How to debug Fedora rawhide compose problems
From time to time rawhide composes fail and are not announced or synced to mirrors. In the past this would happen only if the very basic setup (a mock chroot with the 'buildsys-build' group installed in it) broke. Additionally, in the past rawhide composes where many deliverables failed to compose were still synced out and announced, leading to days when no images were available until the issue was fixed. Now, with the latest version of pungi (The tool that composes Fedora releases, including rawhide), composes can fail if some deliverables (Those marked in the configuration as not failable) didn't complete. So, while rawhide can fail more easily, it also means it's much easier to revert some change that broke images and get that fixed before it lands, and images should be always available. So, how can you tell if a rawhide compose (or some part of it) failed and why? All the pungi logs are avilable and since all the builds take place in koji, anyone can look at them as well. Rawhide composes are of course fedmsg enabled, so you want to look for the https://apps.fedoraproject.org/datagrepper/raw?topic=org.fedoraproject.prod.pungi.compose.status.change topic. Composes can finish with 3 states:
- FINISHED - This means the compose finished and everything in it completed successfully. I am not sure we have yet seen this status in real life. ;)

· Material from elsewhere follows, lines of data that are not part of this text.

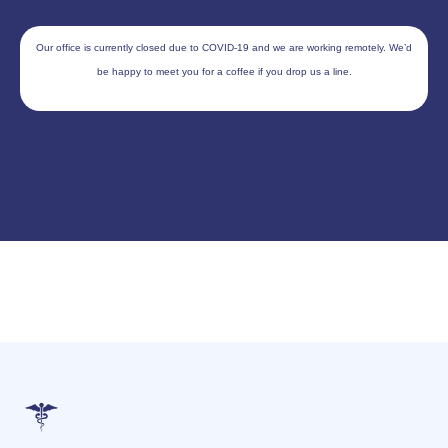
Our office is currently closed due to COVID-19 and we are working remotely. We’d
be happy to meet you for a coffee if you drop us a line.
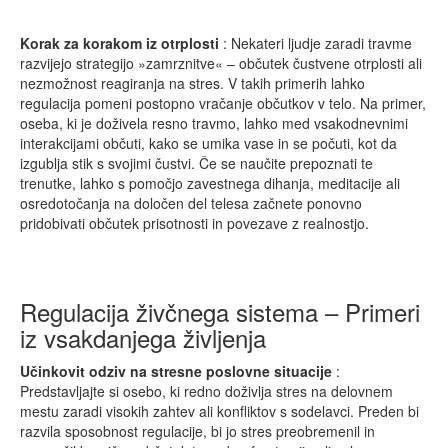
Korak za korakom iz otrplosti
: Nekateri ljudje zaradi travme
razvijejo strategijo »zamrznitve« – občutek čustvene otrplosti ali
nezmožnost reagiranja na stres. V takih primerih lahko
regulacija pomeni postopno vračanje občutkov v telo. Na primer,
oseba, ki je doživela resno travmo, lahko med vsakodnevnimi
interakcijami občuti, kako se umika vase in se počuti, kot da
izgublja stik s svojimi čustvi. Če se naučite prepoznati te
trenutke, lahko s pomočjo zavestnega dihanja, meditacije ali
osredotočanja na določen del telesa začnete ponovno
pridobivati občutek prisotnosti in povezave z realnostjo.
Regulacija živčnega sistema – Primeri
iz vsakdanjega življenja
Učinkovit odziv na stresne poslovne situacije
:
Predstavljajte si osebo, ki redno doživlja stres na delovnem
mestu zaradi visokih zahtev ali konfliktov s sodelavci. Preden bi
razvila sposobnost regulacije, bi jo stres preobremenil in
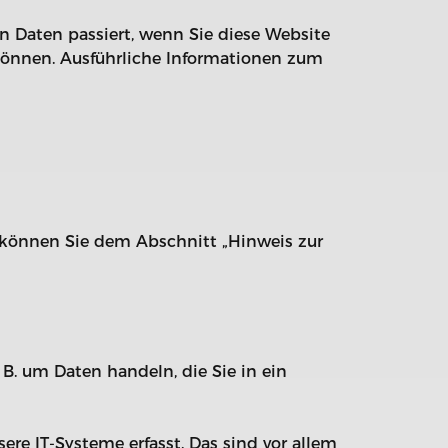
 Daten passiert, wenn Sie diese Website
 können. Ausführliche Informationen zum
n können Sie dem Abschnitt „Hinweis zur
 B. um Daten handeln, die Sie in ein
e IT-Systeme erfasst. Das sind vor allem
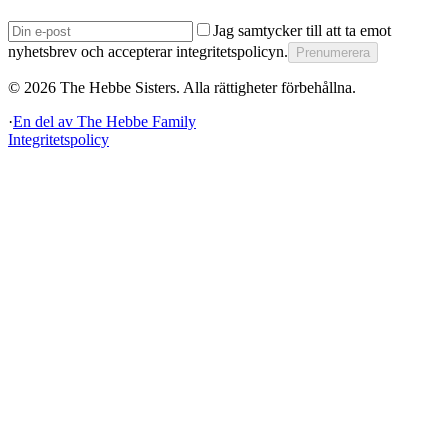
Jag samtycker till att ta emot
nyhetsbrev och accepterar integritetspolicyn.
Prenumerera
©
2026
The Hebbe Sisters.
Alla rättigheter förbehållna.
·
En del av
The Hebbe Family
Integritetspolicy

- FINISHED_INCOMPLETE - This means the compose finished and only failable things failed. This is the "normal" status we see day to day.

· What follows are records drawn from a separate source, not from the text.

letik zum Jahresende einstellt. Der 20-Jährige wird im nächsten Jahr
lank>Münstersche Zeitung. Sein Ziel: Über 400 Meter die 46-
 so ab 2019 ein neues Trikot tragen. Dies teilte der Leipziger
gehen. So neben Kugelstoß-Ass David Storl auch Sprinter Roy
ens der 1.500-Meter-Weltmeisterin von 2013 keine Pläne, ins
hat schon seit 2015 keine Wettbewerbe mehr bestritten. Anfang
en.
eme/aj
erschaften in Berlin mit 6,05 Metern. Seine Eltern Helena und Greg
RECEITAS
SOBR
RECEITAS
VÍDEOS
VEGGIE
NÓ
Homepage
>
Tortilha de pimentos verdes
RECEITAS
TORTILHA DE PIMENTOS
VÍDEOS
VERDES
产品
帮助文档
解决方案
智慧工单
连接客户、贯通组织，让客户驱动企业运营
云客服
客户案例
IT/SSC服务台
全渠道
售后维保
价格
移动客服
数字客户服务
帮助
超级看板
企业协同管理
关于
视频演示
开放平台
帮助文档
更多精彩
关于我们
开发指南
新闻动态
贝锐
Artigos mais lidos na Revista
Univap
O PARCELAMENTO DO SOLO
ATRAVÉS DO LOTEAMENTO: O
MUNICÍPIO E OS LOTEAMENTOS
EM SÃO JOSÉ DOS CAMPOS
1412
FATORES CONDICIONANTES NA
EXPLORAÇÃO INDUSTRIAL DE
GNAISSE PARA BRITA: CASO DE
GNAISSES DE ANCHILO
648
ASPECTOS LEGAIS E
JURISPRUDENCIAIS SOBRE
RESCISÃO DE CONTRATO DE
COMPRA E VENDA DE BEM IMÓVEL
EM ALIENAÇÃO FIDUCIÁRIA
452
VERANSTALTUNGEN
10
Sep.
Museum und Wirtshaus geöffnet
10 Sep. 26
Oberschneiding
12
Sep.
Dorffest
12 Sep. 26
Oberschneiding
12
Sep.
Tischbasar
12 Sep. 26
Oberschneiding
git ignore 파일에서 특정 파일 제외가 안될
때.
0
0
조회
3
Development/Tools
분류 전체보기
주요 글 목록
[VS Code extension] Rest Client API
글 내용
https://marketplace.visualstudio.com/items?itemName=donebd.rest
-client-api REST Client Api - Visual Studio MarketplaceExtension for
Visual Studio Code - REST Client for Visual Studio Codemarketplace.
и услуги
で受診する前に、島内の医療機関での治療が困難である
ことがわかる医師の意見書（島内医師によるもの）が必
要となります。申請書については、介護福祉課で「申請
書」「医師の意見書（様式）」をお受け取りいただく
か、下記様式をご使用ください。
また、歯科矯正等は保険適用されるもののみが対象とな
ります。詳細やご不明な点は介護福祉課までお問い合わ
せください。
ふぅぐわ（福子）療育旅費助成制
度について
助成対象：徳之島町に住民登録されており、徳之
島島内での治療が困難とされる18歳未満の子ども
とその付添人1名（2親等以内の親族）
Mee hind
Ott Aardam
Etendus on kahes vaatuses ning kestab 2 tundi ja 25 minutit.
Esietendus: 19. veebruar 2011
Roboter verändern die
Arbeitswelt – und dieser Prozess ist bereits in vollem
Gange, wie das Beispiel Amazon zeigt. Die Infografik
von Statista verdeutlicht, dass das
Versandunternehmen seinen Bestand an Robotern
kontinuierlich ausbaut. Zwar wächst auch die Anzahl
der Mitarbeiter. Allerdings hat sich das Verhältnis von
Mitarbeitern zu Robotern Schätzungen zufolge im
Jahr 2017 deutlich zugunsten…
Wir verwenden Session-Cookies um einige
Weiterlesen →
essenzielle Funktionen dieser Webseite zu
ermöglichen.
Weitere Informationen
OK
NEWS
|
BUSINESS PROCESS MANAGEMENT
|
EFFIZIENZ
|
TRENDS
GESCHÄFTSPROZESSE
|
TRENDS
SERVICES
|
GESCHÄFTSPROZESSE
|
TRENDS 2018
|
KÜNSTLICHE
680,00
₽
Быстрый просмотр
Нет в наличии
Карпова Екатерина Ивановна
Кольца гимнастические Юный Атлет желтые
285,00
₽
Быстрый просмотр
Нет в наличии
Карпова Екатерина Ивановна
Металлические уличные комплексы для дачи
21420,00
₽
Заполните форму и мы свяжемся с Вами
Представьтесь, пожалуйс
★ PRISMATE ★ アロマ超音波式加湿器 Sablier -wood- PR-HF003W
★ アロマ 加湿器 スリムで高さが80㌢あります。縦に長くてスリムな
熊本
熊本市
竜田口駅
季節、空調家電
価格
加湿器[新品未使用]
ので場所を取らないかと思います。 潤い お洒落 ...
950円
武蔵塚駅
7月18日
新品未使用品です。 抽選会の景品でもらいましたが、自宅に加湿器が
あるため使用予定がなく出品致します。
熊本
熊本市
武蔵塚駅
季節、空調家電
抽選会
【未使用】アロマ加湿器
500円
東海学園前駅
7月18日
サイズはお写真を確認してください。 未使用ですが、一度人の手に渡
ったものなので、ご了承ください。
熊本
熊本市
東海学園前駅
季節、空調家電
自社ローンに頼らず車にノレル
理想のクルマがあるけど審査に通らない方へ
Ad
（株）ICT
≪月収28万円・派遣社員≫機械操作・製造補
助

- DOOMED - This means the compose failed it's initial very basic setup and/or some deliverable marked as not failable failed. When this happens, it means the compose isn't synced out or advertised. This is the status where we need to find out what caused the problem and fix it and either restart the compose or wait for the next days compose. In IRC or on fedmsg you may see this status as "failed in a horrible fire" as thats what our fedmsg translates it to.